A version of this post appeared in The Japan Times.

The Edelman Trust Barometer launched 18 years ago following the “Battle for Seattle,” a protest activity around the World Trade Organization conference in Seattle in 1999. The appearance of 40,000 protesters in the streets and until then unseen influence of nongovernmental organizations (NGO) led us to believe that something was going on with the trust in NGOs.

Over the years, we have become more convinced about the importance of trust. In modern society, we delegate important aspects of our well-being to these four institutions of business (economic well-being), government (national security and public policy), media (information and knowledge) and NGOs (social causes and issues).

In order to feel safe delegating important aspects of our lives and well-being to others, we need to trust them to act with integrity and with our best interests in mind.

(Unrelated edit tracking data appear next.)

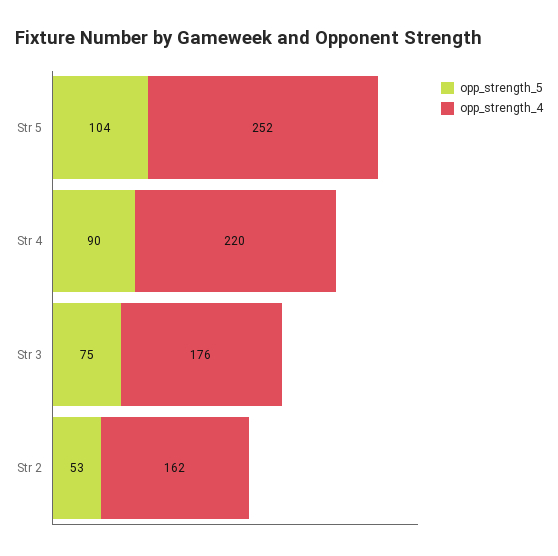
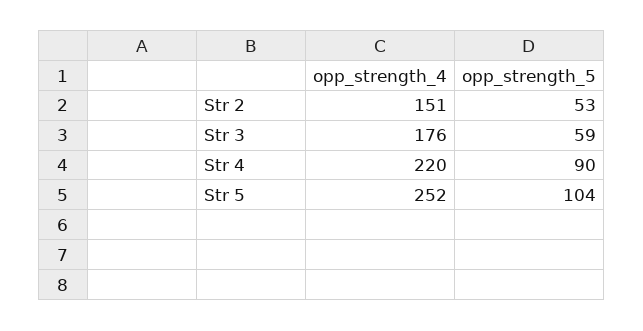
  {
    "opp_strength_5": {
      "Str 5": 104,
      "Str 4": 90,
-     "Str 3": 75,
+     "Str 3": 59,
      "Str 2": 53
    },
    "opp_strength_4": {
      "Str 5": 252,
      "Str 4": 220,
      "Str 3": 176,
-     "Str 2": 162
+     "Str 2": 151
    }
  }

Trust, therefore, is at the heart of an individual’s relationship with an institution and, by association, its leadership. If trust in these institutions diminishes, we begin to fear that we are no longer in safe, reliable hands. Without trust, the fabric of society can unravel to the detriment of all.

The most striking finding of this year’s survey was the polarization of trust. In past years, we have generally seen swings in trust in response to economic circumstances or key events. For instance, trust by Japanese in Japan’s institutions collapsed following the 3-11 triple disaster and has failed to revive to any significant extent since. However, this year, the global data suggests a decoupling from economics or key events in the trust profile. In addition, trust swings tended to be in one direction. This year we see a polarization with trust rising strongly in some countries but falling dismally in others.

Within Asia, we are also seeing a degree of polarization. Looking at the Trust Index, which is an average of the trust in the four institutions, shows high levels of trust in China, Indonesia and India, solid trust in Singapore and Malaysia. We might call these countries “New Asia.”  Oppositely, the people of “Old Asia,” made up of Hong Kong, South Korea and Japan, are net distrusters of their institutions.

The Trust Index in Japan hovers at a miserable 37 percent, which means that around only one in three Japanese have trust in the four institutions to do the right thing. Among the informed public, Japanese trust in media fell eight points to 37 percent. Trust in government is down six points to 47 percent, trust in business is down three points to 52 percent. Trust in NGOs rose two points to 46 percent. Among informed publics, business is the only institution trusted by more than half the population.

The situation is even more dire among the general population, with trust in media at 32 percent, government at 37 percent, and business at 42 percent. Trust in NGOs saw a significant rise of six points to 37 percent, making NGOs now trusted equally with government, albeit by only one-third of the population.

But how is Japan viewed from the outside world? Trust in companies headquartered in Japan, a surrogate or “Brand Japan” unfortunately declined in 18 of the 28 countries surveyed. Although trust in Japanese companies increased in the major markets of U.S. (+3 to 54 percent), China (+3 to 48 percent) and the largest jump was in Korea (+9 to 44 percent). There can be no doubt that the “quality issues” experienced by many Japanese companies in recent years, and particularly in the second half of last year, have taken their toll on trust in Brand Japan.

Whether it be trust in Brand Japan or trust in their own institutions by Japanese, the trust story in Japan does not paint a pretty picture, particularly if we accept that high trust in a country allows it to pursue innovation and reform in a more dynamic and energetic way. Wallowing in low trust and stuck in “Old Asia” are shackles on Japan’s ability to move forward and assume a leadership role, as we see the power shift vacuum being vacated by the U.S. and filled by China.

It is time for Japan and its companies to move beyond a narrative that relies on “monozukuri” manufacturing quality. Not only is it an impaired narrative, given the recent mistakes of some companies, it is also a narrative for which there is incredible competition from rising economies such as China and key competitors such as South Korea. Additionally, in a world where objective facts are being replaced by relative truths, quality is becoming increasingly difficult to articulate, validate and sustain.

Japan’s corporations are trusted the most at home; while trust in Brand Japan has fallen it is still relatively high among its competitor countries. Fifty-three percent of Japanese people say they want Japanese CEOs to take the lead in change. Seventy-two percent of Japanese expect CEOs to be doing things that build trust in their company.

This is a great opportunity for Japanese corporate leaders to start articulating to the world the benefits their companies bring to the global society. No, let me correct that. This may be the last opportunity for Japanese corporate leaders to step up to the plate and take a stance to ensure Japanese businesses play a leading in the world of the future.

Ross Rowbury is president and CEO, Edelman Japan.